When the blitz portion began, on Thursday, Kasparov once again sat across from Karjakin. Given another chance to beat him, Kasparov played the King’s Gambit—apparently for the first time in his life—and chose a rare line. (“Garry has said that he hasn’t been doing anything different than before retiring,” the American Hikaru Nakamura told Chess.com prior to their first game together. “We all know that’s not true.”) Karjakin countered with several offbeat moves of his own, trying to elude Kasparov’s preparation. It seemed to work, as Kasparov eventually handed Karjakin a free pawn, and Karjakin weakened the defense around Kasparov’s king. Karjakin was clearly winning, but, somehow, Kasparov found the tactical resources to draw again.

They played for a final time on Friday. By then, their tournaments had diverged completely. In nine rounds of blitz on Thursday, Kasparov came away with only one win and several frustrating losses. Karjakin, meanwhile, had won seven—an incredible result, considering how common draws are among the super-élite players. (He also drew Levon Aronian, the tournament leader.) With the white pieces, Karjakin played an unconventional opening, surely chosen to evade Kasparov’s plans against him. He gained a time advantage. In the middle of the game, Kasparov moved his queen and, before he even removed his hand from the piece, immediately saw that it would allow Karjakin to play a critical tactic. Kasparov pulled the queen back, but it was too late; he had already touched the piece, and it had nowhere good to go. He slid it back to the poisoned square. The clock was ticking, and his king was exposed. Less than thirty seconds. Fifteen. With five seconds left, he faced a losing ending. The king resigned, and the young Karjakin, continuing his brilliance, soldiered on.

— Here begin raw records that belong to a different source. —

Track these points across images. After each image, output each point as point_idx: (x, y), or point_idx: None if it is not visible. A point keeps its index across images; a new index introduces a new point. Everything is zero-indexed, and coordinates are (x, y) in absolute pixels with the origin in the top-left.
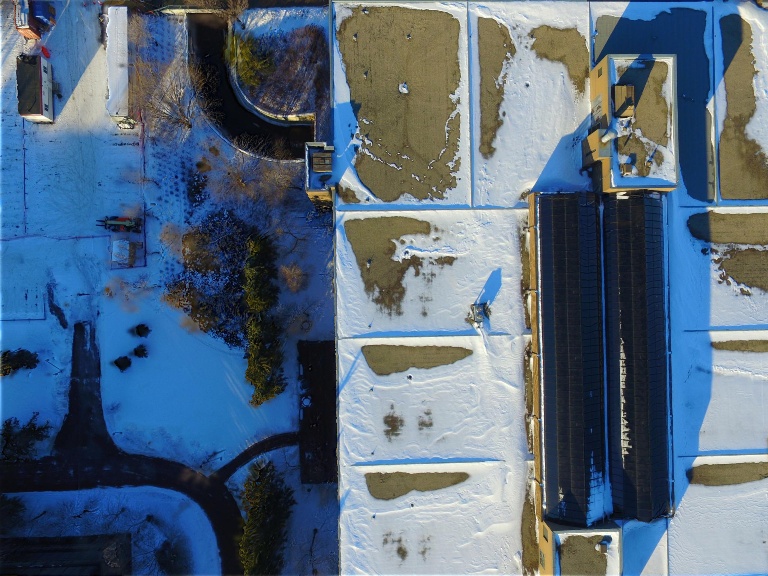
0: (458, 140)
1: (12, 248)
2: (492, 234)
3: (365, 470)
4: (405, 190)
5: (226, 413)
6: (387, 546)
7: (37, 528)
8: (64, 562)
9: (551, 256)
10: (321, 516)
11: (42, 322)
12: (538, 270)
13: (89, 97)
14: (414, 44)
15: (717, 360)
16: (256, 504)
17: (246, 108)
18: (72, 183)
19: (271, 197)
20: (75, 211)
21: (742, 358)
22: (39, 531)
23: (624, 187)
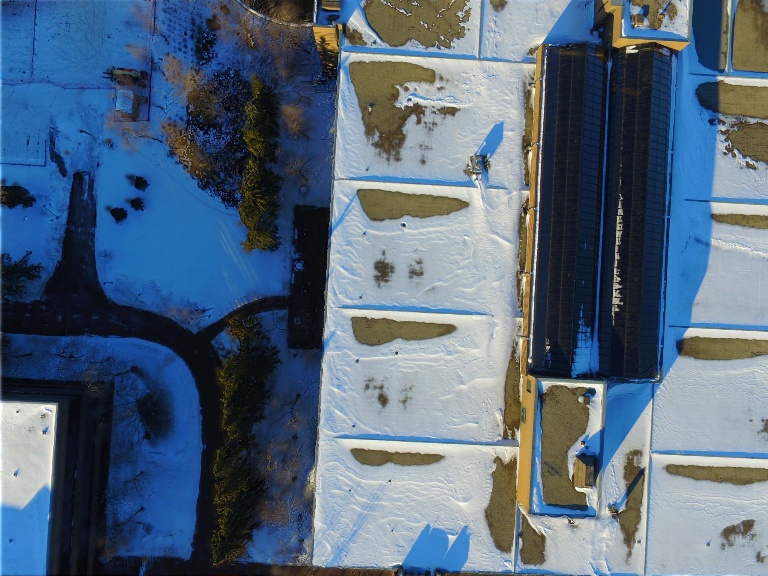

This is what happens as time passes: it starts to slip and stretch and rebound in strange ways. Kasparov started to discover his form as the day continued, racking up two wins in a row against the top American players. But it was too late; he could only hope to climb a little way up the leaderboard. Aronian, a daring, devilish player, clinched the tournament when he drew Kasparov. Before that match, when asked whether it would be meaningful to clinch the tournament with his result against the old champion, Aronian had shrugged and said he didn’t care.